Today was an absolute rotter weather-wise. If you were slight of frame, you were half a chance to be blown away down the Nepean Highway, Mary Poppins style. But it didn’t bother the Tigers one bit. They played textbook Elsternwick Park footy and didn’t get bogged down in the dead pockets. Conversely, Collegians had all sorts of trouble clearing the ball from their backline and seemed bamboozled by the howling gale.
Jock Nelson, after whom the A Section medal is named, handed over the medal to a player who very much plays the way he used to back in the 50s and 60s (well, apparently). Skipper Luke Wintle controlled the aerial contests, took a stack of contested marks and provided fine leadership all day.

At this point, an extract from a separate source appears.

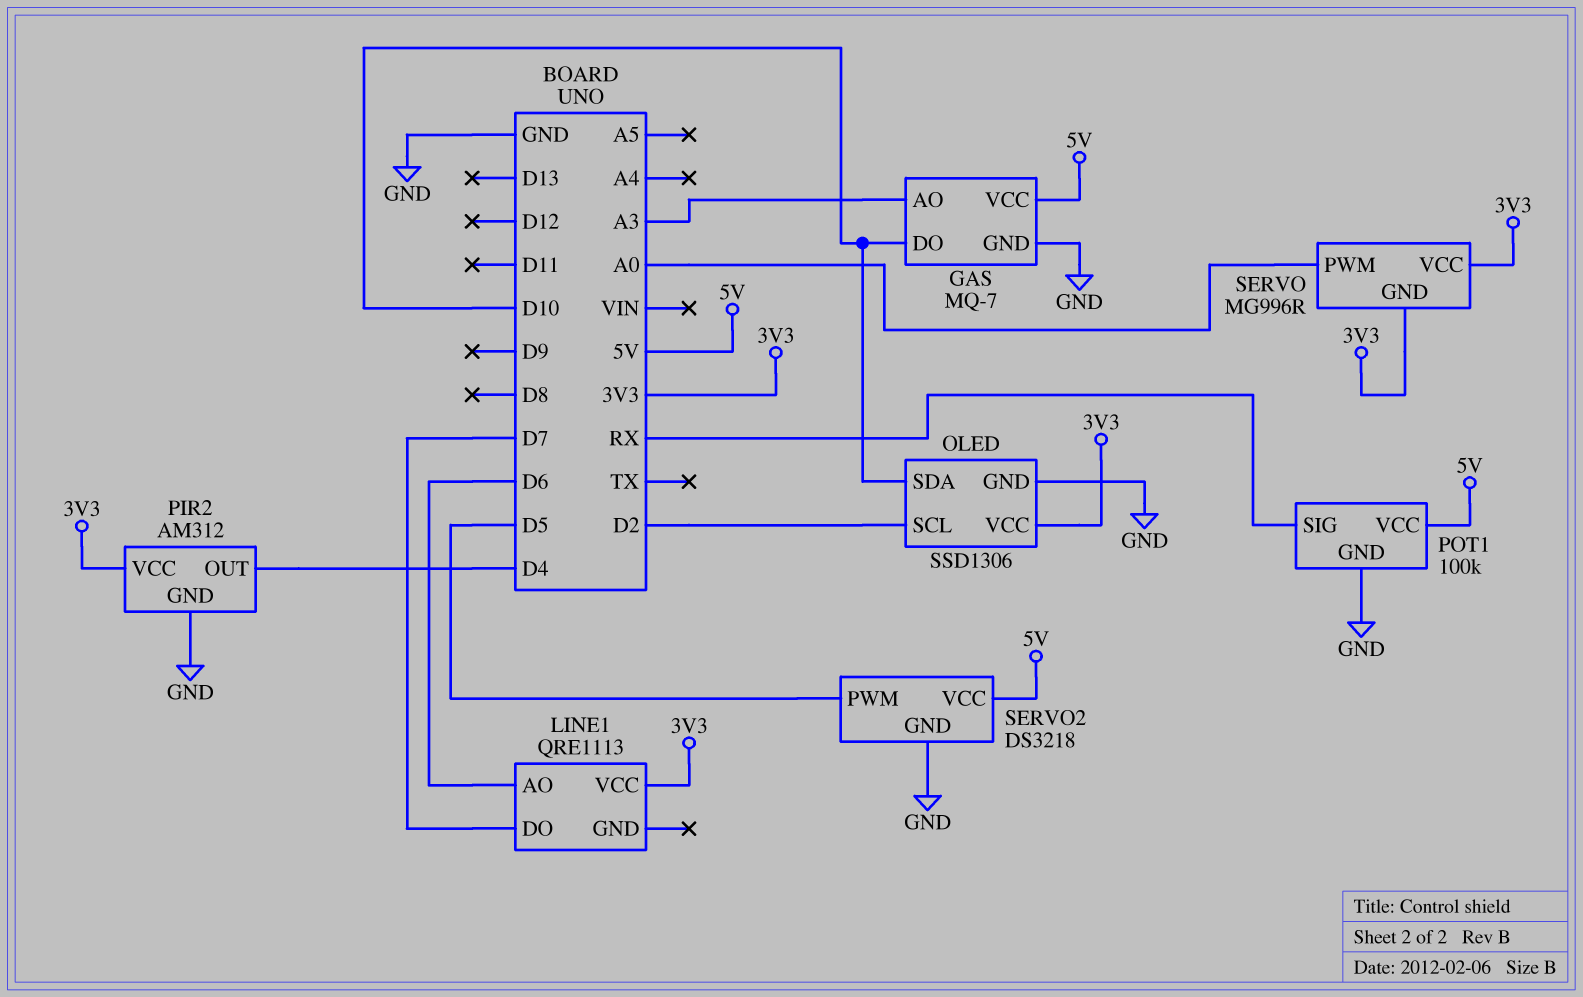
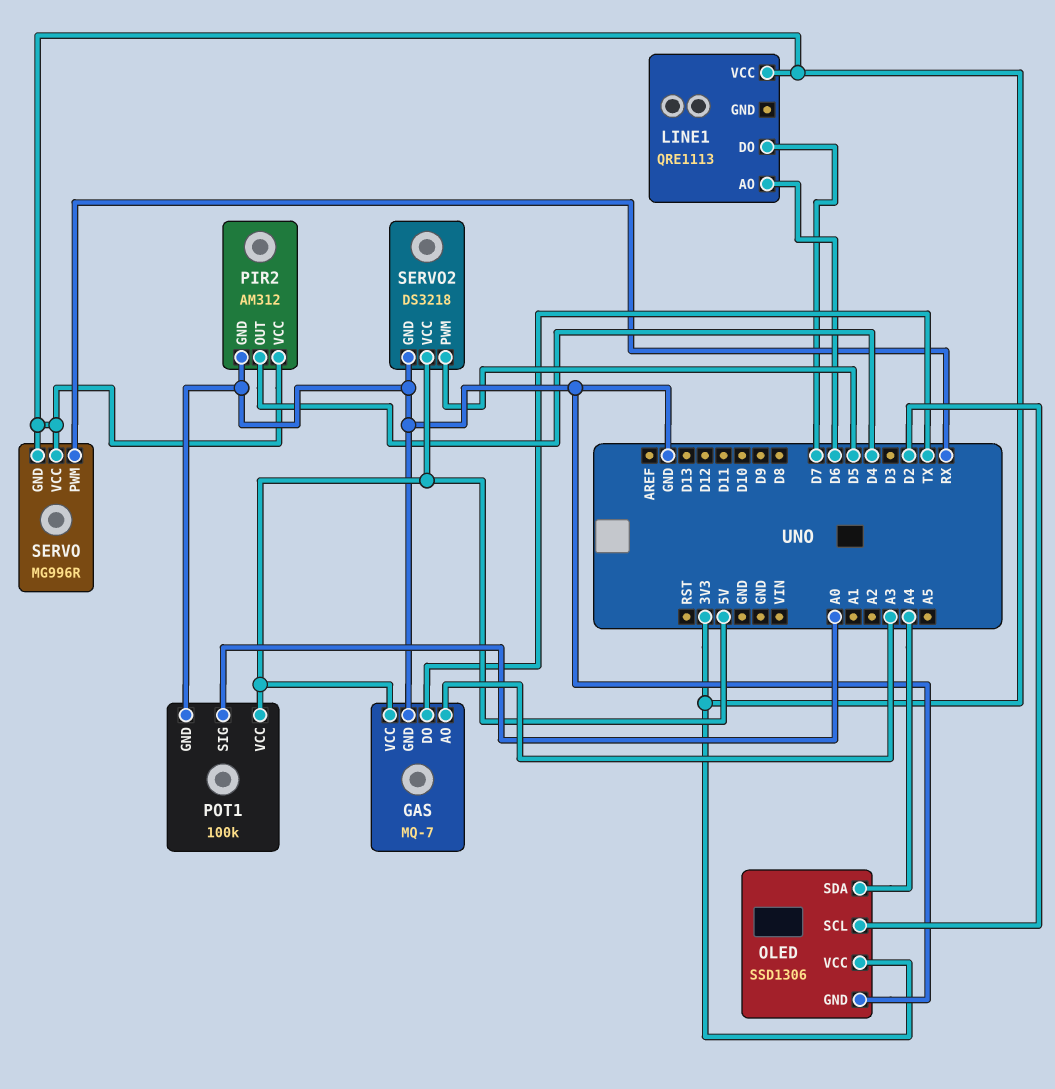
GAS pin DO: D10 -> TX
OLED pin SDA: D10 -> A4
POT1 pin SIG: RX -> A0
SERVO pin PWM: A0 -> RX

Another veteran, Michael Hazel (who has an odd trio of clubs on his resume, having played at Salesian, Old Melburnians and now the Tigers) stepped up again when the heat was on and was particularly dangerous at the stoppages. Sam Anstey was as classy as ever while Daniel Poynton blanketed Fergus Watts out of proceedings. Everywhere you looked, there were good Tigers players, with Michael Wintle, Paul Wintle, Brett Collins and Paul Groves worthy of a special mention.
Collegians will be bitterly disappointed with their game today. Like the Bulldogs on Friday night, they simply didn’t take their chances. Onballers Chris Blumfield and Nick Ries fought hard all day and Charlie Holst stood out down back but several big names didn’t fire a shot.
More than anything, they will be ruing their third term, when they had all the play but kicked 2.12. Their inability to score a goal in the first term with a strong breeze at their backs was also decisive.
But all credit to the Tigers. Looking at today, it’s impossible to envisage an A Section competition where they won’t be right in the thick of things for years to come.